* [Task requirements]:
Copy every line of the data that includes the string "median".

─── Exercise data ───

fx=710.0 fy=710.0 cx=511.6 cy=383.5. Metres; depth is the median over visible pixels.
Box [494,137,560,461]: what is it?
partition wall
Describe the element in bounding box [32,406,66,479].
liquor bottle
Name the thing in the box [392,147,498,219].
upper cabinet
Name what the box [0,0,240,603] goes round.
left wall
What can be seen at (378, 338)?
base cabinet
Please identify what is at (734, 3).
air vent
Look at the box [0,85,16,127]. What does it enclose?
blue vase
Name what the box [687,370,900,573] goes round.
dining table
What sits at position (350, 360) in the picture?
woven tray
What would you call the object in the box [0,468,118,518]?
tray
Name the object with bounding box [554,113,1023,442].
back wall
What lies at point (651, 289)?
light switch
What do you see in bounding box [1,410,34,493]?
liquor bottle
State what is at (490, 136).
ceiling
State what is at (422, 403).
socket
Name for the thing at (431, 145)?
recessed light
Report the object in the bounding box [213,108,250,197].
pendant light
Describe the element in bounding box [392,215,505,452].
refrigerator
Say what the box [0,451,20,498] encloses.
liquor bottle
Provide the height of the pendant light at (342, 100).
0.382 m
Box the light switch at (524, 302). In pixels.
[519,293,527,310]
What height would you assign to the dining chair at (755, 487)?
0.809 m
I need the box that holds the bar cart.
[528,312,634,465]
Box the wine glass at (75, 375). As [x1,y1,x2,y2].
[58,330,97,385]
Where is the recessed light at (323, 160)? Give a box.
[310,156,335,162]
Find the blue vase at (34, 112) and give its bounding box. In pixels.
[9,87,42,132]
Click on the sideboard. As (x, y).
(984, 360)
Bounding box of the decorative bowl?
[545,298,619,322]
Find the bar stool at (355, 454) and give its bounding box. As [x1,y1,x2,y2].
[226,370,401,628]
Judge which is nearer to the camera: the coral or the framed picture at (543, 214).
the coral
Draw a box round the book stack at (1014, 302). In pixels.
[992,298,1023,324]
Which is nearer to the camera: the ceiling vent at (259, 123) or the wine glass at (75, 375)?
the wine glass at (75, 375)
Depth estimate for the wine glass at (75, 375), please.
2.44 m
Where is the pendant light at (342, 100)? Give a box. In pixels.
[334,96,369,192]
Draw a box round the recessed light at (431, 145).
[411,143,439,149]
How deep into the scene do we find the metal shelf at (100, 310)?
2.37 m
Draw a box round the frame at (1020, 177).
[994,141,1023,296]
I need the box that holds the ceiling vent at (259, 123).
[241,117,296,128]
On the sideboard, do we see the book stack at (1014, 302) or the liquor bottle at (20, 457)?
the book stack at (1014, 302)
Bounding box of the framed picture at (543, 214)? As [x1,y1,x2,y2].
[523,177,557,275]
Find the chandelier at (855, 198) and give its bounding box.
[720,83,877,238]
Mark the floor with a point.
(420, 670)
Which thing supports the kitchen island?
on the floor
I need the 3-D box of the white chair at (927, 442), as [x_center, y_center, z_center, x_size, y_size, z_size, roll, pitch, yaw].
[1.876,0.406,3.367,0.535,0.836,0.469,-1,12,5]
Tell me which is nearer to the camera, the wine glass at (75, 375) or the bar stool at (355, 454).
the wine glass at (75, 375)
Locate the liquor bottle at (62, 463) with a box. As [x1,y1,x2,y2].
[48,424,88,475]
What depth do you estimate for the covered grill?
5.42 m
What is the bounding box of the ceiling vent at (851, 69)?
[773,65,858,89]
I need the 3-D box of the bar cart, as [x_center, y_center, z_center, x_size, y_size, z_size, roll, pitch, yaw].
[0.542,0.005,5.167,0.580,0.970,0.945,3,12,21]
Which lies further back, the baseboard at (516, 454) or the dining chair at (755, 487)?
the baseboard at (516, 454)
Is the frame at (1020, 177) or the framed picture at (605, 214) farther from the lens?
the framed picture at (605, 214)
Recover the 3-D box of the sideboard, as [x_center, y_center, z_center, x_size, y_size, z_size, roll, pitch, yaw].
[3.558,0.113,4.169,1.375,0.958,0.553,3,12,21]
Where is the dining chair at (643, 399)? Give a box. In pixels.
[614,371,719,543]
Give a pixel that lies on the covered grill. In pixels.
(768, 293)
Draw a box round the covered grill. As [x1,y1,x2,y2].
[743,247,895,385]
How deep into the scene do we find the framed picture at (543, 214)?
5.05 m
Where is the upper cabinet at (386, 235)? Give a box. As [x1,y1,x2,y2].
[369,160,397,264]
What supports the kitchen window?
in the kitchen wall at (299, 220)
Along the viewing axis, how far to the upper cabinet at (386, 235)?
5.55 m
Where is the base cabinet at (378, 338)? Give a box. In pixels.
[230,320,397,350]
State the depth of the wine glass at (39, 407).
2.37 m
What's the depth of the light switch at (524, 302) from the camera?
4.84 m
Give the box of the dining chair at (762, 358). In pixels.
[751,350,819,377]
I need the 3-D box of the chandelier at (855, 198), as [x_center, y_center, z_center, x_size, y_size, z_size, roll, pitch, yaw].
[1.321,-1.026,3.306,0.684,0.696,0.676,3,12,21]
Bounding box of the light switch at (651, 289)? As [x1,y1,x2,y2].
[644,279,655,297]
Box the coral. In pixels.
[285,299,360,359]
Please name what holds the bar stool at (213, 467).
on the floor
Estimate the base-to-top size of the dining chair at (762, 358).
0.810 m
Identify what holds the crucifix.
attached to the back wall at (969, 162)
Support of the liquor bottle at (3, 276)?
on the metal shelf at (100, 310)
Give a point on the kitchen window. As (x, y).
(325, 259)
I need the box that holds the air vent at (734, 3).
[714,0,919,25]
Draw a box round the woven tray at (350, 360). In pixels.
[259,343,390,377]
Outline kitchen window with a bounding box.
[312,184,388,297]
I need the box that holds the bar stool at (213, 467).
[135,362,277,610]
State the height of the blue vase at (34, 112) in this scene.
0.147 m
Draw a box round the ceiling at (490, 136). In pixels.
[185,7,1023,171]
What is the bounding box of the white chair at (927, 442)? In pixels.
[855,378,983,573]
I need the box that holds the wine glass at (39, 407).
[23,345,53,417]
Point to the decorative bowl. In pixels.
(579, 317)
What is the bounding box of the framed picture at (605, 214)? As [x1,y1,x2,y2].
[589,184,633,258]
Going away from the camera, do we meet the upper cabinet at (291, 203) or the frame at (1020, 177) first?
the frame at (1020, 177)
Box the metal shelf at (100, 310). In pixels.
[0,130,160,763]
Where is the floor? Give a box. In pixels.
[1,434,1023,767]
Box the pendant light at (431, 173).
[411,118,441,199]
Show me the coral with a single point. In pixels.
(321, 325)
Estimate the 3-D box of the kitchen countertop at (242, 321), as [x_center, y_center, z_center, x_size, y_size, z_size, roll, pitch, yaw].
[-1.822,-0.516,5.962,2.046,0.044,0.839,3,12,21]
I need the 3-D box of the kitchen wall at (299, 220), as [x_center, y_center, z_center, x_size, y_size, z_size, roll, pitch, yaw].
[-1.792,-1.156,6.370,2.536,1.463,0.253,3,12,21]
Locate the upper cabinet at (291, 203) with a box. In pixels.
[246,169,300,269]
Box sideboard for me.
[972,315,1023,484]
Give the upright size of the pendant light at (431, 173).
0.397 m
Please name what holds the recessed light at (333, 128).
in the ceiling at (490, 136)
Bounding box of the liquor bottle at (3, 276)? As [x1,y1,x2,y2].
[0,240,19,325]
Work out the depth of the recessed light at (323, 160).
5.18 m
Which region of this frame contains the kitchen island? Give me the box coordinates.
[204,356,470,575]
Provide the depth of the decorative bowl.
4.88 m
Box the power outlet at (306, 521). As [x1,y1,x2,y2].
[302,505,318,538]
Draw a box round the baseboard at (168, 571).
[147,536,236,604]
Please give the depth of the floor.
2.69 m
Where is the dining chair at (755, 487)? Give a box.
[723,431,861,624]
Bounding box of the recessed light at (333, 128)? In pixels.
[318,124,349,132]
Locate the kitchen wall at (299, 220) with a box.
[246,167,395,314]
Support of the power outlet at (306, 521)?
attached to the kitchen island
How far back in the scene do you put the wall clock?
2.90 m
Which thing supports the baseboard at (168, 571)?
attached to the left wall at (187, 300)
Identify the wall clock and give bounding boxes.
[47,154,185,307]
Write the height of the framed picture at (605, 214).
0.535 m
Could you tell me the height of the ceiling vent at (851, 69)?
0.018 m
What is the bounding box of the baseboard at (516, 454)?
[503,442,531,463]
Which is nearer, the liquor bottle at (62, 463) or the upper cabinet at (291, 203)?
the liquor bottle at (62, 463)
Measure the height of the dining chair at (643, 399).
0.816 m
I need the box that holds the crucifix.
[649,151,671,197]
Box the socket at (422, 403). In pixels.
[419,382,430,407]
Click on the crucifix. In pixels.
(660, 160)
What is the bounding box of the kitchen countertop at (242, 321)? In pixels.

───
─── Exercise data ───

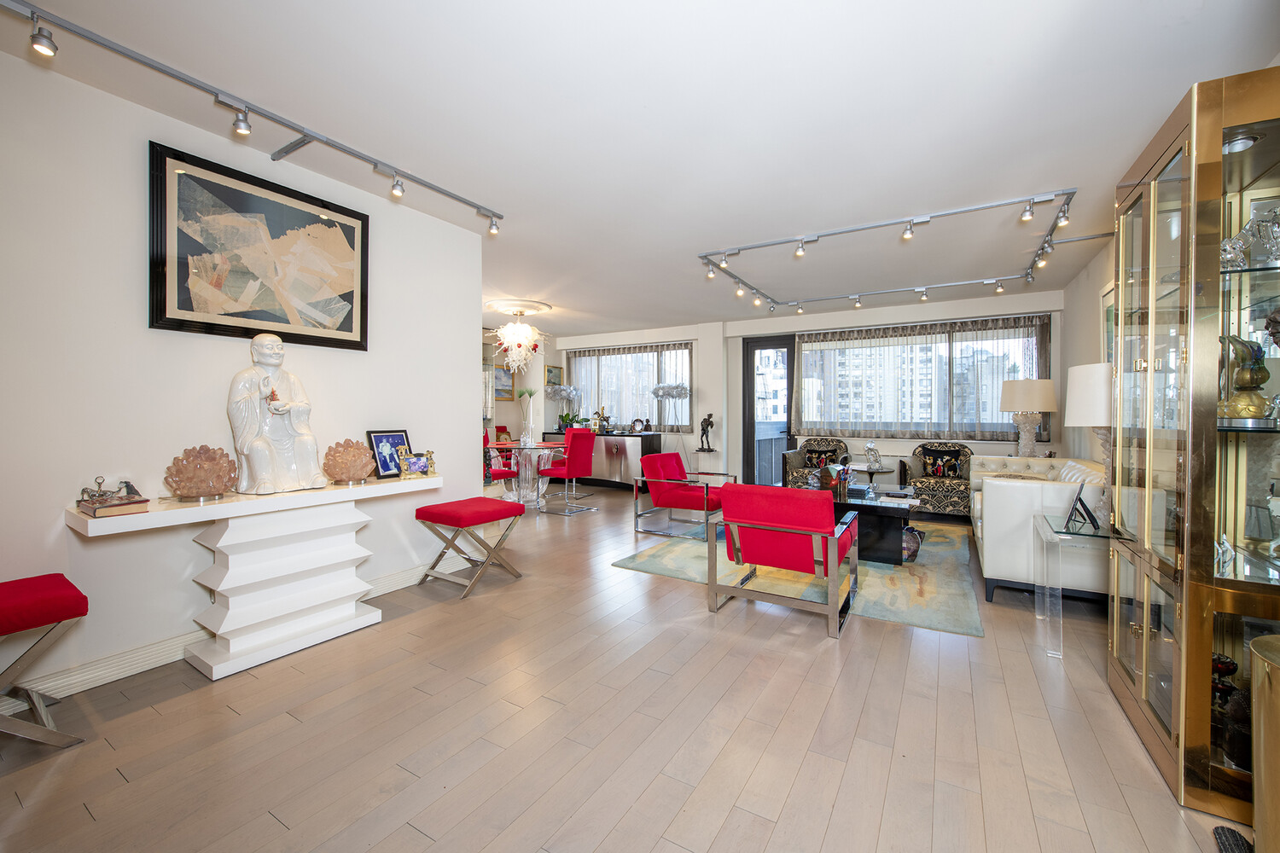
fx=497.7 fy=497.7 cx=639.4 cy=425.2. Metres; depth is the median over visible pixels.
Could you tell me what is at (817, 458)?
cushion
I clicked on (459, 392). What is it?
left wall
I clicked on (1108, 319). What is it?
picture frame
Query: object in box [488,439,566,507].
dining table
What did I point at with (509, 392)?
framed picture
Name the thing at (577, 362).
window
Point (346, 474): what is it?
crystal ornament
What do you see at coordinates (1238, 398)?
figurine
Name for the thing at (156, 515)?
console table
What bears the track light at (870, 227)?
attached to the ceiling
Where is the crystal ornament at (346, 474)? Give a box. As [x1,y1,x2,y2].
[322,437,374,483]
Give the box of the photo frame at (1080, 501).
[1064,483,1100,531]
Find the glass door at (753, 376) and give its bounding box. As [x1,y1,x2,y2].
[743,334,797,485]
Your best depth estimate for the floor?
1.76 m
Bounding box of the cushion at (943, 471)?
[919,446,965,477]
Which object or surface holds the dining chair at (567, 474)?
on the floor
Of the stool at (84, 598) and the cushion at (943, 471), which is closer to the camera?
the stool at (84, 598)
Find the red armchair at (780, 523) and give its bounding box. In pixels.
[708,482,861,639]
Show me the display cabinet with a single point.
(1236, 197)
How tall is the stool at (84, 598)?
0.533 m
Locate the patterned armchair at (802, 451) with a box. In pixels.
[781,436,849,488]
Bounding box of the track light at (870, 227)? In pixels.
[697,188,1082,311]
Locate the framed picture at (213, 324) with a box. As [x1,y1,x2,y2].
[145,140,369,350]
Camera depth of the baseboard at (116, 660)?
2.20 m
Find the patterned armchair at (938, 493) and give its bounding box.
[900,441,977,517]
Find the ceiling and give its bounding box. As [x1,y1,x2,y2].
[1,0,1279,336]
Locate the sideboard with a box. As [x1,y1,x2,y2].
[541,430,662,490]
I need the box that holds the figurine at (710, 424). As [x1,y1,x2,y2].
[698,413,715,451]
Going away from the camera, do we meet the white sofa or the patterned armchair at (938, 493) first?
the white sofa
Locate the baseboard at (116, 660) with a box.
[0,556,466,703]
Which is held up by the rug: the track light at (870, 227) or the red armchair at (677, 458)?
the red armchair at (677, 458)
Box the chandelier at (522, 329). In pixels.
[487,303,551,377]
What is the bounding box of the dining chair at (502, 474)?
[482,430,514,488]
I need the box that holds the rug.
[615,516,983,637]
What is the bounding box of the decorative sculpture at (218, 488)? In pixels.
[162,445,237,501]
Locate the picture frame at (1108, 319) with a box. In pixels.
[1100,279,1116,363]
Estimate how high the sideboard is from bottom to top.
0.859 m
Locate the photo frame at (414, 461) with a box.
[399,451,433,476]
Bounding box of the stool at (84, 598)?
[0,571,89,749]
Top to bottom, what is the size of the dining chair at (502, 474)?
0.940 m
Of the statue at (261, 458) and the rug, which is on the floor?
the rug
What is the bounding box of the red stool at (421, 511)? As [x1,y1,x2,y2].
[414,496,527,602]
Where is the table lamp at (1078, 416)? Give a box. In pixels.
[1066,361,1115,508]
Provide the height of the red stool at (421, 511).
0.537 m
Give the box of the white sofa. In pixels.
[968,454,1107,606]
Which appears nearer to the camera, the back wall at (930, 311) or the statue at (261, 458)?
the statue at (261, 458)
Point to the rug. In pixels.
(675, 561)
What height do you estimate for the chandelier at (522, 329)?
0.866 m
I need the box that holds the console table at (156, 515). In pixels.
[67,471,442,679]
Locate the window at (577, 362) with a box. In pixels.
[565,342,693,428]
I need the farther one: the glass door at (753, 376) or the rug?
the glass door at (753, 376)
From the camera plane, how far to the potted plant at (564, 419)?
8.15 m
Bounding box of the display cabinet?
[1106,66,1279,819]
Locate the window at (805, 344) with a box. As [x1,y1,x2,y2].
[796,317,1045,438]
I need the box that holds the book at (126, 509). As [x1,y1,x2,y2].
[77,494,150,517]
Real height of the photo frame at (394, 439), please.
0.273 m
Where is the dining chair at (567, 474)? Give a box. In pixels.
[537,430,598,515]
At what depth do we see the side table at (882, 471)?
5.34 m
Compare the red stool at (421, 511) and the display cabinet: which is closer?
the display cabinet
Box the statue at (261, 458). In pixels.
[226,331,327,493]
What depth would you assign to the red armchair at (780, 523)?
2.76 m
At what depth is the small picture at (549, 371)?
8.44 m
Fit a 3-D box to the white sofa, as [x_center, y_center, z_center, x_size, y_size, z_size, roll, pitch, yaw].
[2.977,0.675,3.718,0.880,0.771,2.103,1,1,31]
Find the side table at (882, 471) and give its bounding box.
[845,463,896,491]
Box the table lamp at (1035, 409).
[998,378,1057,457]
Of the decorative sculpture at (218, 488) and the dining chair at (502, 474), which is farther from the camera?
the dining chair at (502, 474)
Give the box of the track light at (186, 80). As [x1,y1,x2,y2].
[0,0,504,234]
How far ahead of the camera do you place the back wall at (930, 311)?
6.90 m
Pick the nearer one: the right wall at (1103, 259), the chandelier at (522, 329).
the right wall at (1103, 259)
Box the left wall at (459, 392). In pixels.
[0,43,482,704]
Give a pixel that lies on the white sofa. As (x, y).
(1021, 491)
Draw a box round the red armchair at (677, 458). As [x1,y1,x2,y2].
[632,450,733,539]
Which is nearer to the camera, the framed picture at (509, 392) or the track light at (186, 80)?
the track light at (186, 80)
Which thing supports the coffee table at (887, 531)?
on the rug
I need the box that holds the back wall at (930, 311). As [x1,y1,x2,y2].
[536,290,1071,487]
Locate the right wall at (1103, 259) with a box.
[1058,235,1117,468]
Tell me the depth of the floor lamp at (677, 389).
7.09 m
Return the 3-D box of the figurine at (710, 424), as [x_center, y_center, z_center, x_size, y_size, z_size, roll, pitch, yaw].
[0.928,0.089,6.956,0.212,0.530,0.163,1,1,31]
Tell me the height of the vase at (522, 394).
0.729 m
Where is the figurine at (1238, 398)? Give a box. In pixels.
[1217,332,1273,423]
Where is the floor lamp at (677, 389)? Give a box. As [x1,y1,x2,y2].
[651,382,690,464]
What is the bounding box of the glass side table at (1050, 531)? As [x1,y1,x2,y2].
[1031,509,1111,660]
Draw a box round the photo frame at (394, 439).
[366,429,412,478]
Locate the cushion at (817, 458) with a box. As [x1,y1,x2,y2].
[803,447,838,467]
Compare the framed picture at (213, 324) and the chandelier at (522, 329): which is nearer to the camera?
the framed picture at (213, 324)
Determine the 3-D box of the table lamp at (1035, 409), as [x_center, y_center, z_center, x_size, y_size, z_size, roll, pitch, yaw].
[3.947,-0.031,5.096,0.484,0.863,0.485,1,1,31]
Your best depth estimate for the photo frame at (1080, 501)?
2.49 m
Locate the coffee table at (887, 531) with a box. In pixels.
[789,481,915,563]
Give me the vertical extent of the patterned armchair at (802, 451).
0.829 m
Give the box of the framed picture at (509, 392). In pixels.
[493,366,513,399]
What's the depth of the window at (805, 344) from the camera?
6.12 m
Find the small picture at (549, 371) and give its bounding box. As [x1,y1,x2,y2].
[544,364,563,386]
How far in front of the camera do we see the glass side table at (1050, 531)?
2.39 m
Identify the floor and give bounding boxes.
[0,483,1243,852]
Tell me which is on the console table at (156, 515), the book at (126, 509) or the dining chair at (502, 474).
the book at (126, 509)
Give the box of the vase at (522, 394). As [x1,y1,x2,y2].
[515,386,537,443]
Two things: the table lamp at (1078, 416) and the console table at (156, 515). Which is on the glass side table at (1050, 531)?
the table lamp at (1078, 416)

───

* [Written answer]:
fx=710.0 fy=710.0 cx=511.6 cy=383.5. Metres; depth is the median over visible pixels.
fx=497.7 fy=497.7 cx=639.4 cy=425.2. Metres; depth is the median over visible pixels.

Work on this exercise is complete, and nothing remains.